古本屋とエチオピアに渡った庄子勇之助

 『千山万里の旅』(株式会社丸誠)は庄子勇之助の自伝。奥付では昭和61年春発行、同封の挨拶文には4月とある。庄子は、かの東亜同文書院に入学したものの、よい就職先が決められずにゐた。その頃、エチオピアのヘルイ外相が来日、それまで全く知らなかったが、新聞報道により「アフリカでたったひとつの独立国であり、皇統連綿三千年」、日本とよく似た国だと思ひ、天啓を受けたやうに渡航を決心した。
 その後、長崎商工会議所がエチオピアへ経済調査団を派遣するといふ話を聞き、幸運にも参加することができた。そしてその団長が、長崎の古本屋の若旦那、北川孝だった。北川は「一見したところ三十二、三歳、温厚ながら内にしっかりしたものを持っている方のように見受けられた」。長崎は大陸に近く進取の気性に富んでゐて、北川もその傾向があったといふ。
 庄子は調査結果を『エチオピア経済事情』にまとめて、昭和8年11月、角岡知良の大道社から出版。昭和天皇にも献上された。すると星一から話があり、エチオピアで薬草を栽培したいのだといふ。星は角岡とも親しかった。

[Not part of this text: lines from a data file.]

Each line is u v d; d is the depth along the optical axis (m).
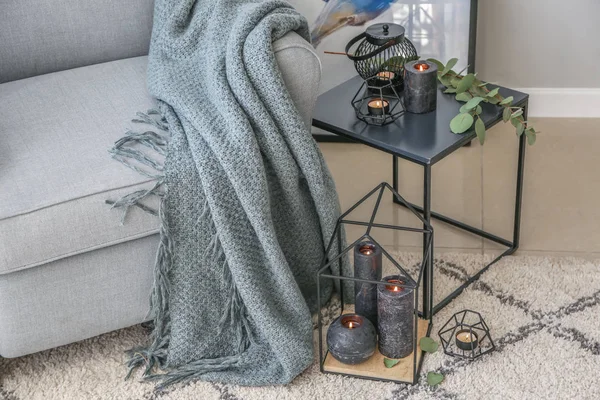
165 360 1.70
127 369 1.69
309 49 1.62
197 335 1.67
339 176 2.33
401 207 2.20
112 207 1.52
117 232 1.55
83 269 1.57
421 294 1.84
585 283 1.83
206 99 1.64
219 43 1.64
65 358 1.73
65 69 2.02
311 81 1.64
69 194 1.50
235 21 1.62
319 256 1.81
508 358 1.64
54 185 1.52
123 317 1.65
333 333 1.61
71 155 1.60
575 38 2.39
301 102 1.65
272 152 1.60
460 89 1.77
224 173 1.58
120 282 1.62
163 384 1.64
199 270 1.64
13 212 1.47
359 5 2.33
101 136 1.65
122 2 2.00
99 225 1.52
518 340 1.68
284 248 1.76
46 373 1.69
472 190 2.23
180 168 1.58
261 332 1.67
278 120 1.59
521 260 1.94
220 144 1.55
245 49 1.56
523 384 1.57
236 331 1.69
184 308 1.65
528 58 2.45
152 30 1.91
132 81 1.86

 私はこのお話をきいて、全面的に賛成するとともに、大いに乗気になった。星さんはもともと単なる事業家ではなく、いつも国のためを考えている国士であった。私も当初からエチオピアに日本の若者を送りこみたいという考えを持っていたので、星さんの企画は私の発想と全面的に合致していたのである。

 庄子は角岡の紹介で頭山翁と何度も会ひ、激励された。イタリアとエチオピアが開戦したときは、「エチオピアを救へ」といふ国民運動が起こり、頭山、星、角岡らが支援した。庄子は大阪毎日新聞の特別通信員として、そして参謀本部から旅費の支給を受けて再び渡航した。たった一人の日本の新聞記者なので皇帝にも拝謁、私設外交官のやうな役割を果たした。しかし戦況はエチオピアに不利で、皇帝も亡命してしまった。
 それにしても以前、頭山翁は下位春吉とも会ってゐる。エチオピアとイタリアとの紛争をどう思ってゐたのか。

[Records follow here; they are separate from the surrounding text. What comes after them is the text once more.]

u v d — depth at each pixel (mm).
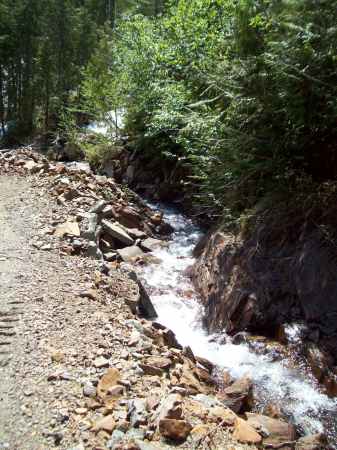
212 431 3240
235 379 4977
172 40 11586
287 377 4992
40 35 33781
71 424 3205
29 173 10609
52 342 4316
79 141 19625
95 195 9859
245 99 6078
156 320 6473
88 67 20281
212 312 6520
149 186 14383
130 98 15281
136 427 3148
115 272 6816
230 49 7434
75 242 7062
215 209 8391
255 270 6129
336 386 4664
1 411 3367
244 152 6430
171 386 3838
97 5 46625
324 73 5168
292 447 3488
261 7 5957
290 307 5578
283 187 6117
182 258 9102
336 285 5156
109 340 4461
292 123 5797
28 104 31203
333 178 6074
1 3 32969
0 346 4230
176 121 9242
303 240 5762
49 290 5461
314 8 4996
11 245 6746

 その後正式に毎日の社員になった庄子。宮内省詰めの後に、日本軍の秘密任務に協力した。大本営マレー半島上陸にあたり、現地の詳細な気象データを必要としてゐた。

この気象データを握っているのはタイ国の国防省であり、これは当然極秘事項に属していた。久徳少佐の任務は、この気象データを入手することであり、この成否いかんは上陸作戦に重大な影響が予想される。少佐のこの任務遂行にあたって、旧知の私が協力を求められたのであった。

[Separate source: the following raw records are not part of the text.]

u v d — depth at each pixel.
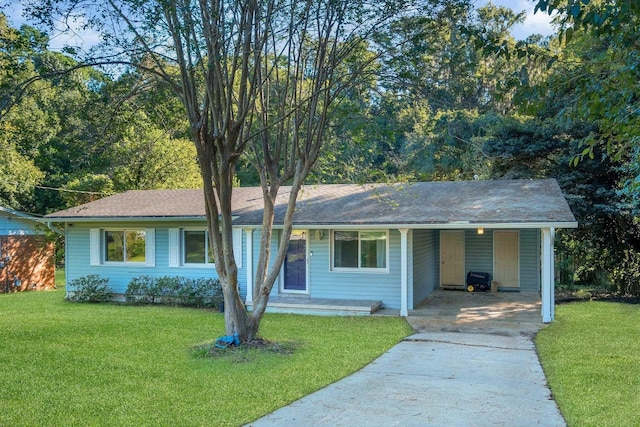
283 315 13.80
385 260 14.74
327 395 6.89
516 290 18.08
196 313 14.31
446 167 22.75
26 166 24.03
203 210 16.22
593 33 4.52
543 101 4.88
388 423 5.82
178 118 10.95
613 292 18.48
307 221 14.34
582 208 17.66
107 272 17.44
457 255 18.78
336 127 10.83
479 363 8.65
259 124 10.38
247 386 7.27
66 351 9.47
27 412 6.27
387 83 9.93
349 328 11.80
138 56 9.28
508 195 14.88
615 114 4.55
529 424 5.77
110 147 10.91
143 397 6.80
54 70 9.23
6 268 20.41
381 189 16.75
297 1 9.27
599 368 8.11
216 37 8.69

現代にあっては、新聞記者がこのような戦争目的に協力するのは、ためらわれることかもしれない。しかし当時は、これもお国のためであり、お国につくすのは当然の行為として誰も疑いを抱かなかった。支局長には計画の全容は話さなかったが、久徳少佐に協力する旨だけ告げて、諒解を得た。
 開戦前夜のバンコクは騒然としてきた。日本軍の潜行的活動は、サイゴンからバンコクへ移ってきた。陸海軍の武官府が強化され、昭和通商や台湾拓殖あるいは他の会社の社員として、地下工作員が続々と流れこんできた。

 何かと話題の昭和通商のほかにも、同じやうな会社があったらしい。